O estilo de Rubem é o diferencial, sem firula e com uma
objetividade marcante ele mantém um texto coeso, sutil
e de fácil assimilação.
Feito
um bom observador e contemplador da violência e de casos
esdrúxulos, no papel de m ex-policial que de fato foi,
Rubem Fonseca apresenta um dos textos mais maduros e versáteis
da literatura atual colocando-o (arriscando dizer) como um mito
vivo. Recluso à mídia e ao publico em geral, assim
como Dalton Trevisan, outro mestre no gênero, as pessoas
e amigos mais próximos sempre falam de seu bom-humor
e simpatia.
Em
obras adaptadas para o cinema como A Grande Arte, de
Walter Salles, e o recente Bufo & Spalanzani, a natureza
mórbida e inquieta de Rubem Fonseca é colocada
ao receptor de outra forma, e com características diferentes
das que se encontram em seu texto, pois em seus roteiros de
cinema perde o privilégio de ter dentro das palavras
de um livro uma surpresa na frase seguinte. Deve-se ter um cuidado
muito grande ao adaptar obras literárias para a película,
principalmente em gêneros como o de Fonseca, pois o suspense
que se coloca no cinema difere da arte que se encontra nos livros.

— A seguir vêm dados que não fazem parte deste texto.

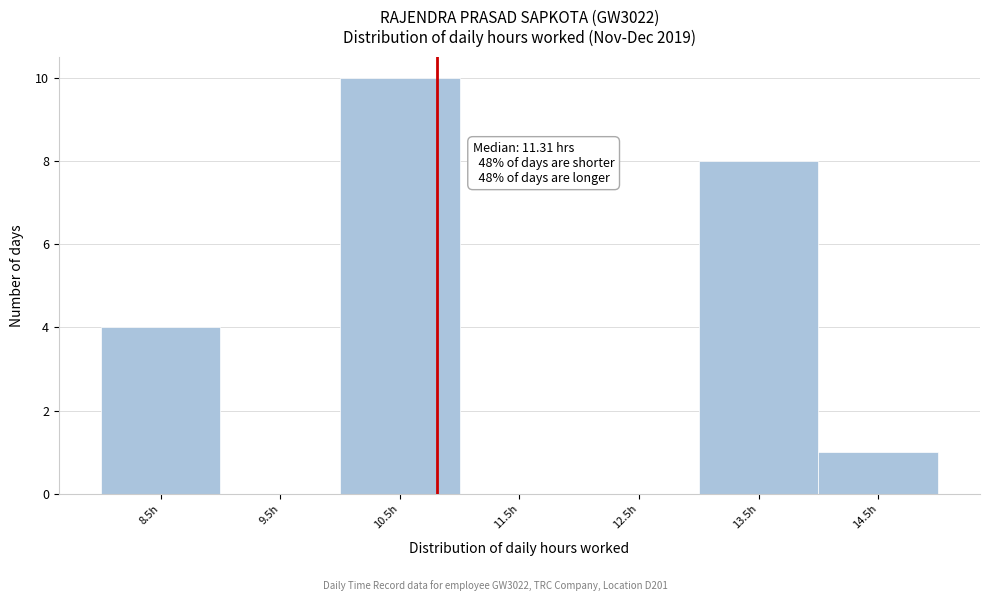

Reading left to right, list all the values displayed in this chart.

8.5h=4	9.5h=0	10.5h=10	11.5h=0	12.5h=0	13.5h=8	14.5h=1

Entre uma linha e outra há sempre a presença de
alguma frase de efeito, ou mesmo de fonemas sutilmente poéticos
que inspiram a apreciação do leitor rumo ao desfecho,
ou a frase seguinte.
Numa
atmosfera de suspense, subversões, revelações
e adultérios, é preciso que a atenção
esteja completamente voltada para cada frase que, de estratégia
inverossímil, desloca a atenção do leitor
pra dentro das situações que se seguem e clamam
por um final. Final este que nem sempre está dentro de
"leis divinas" e éticas pregadas por valores humanos.
Rubem Fonseca sabe dar um desfecho que foge ao clichê
e ao piegas. Há contos em que as conclusões devem
ser tiradas pelo receptor e que, dessa forma, parecem ser histórias
interrompidas. Um tiro que nunca sai pela culatra. Ficções
que entram como heroína na veia de uma junkie.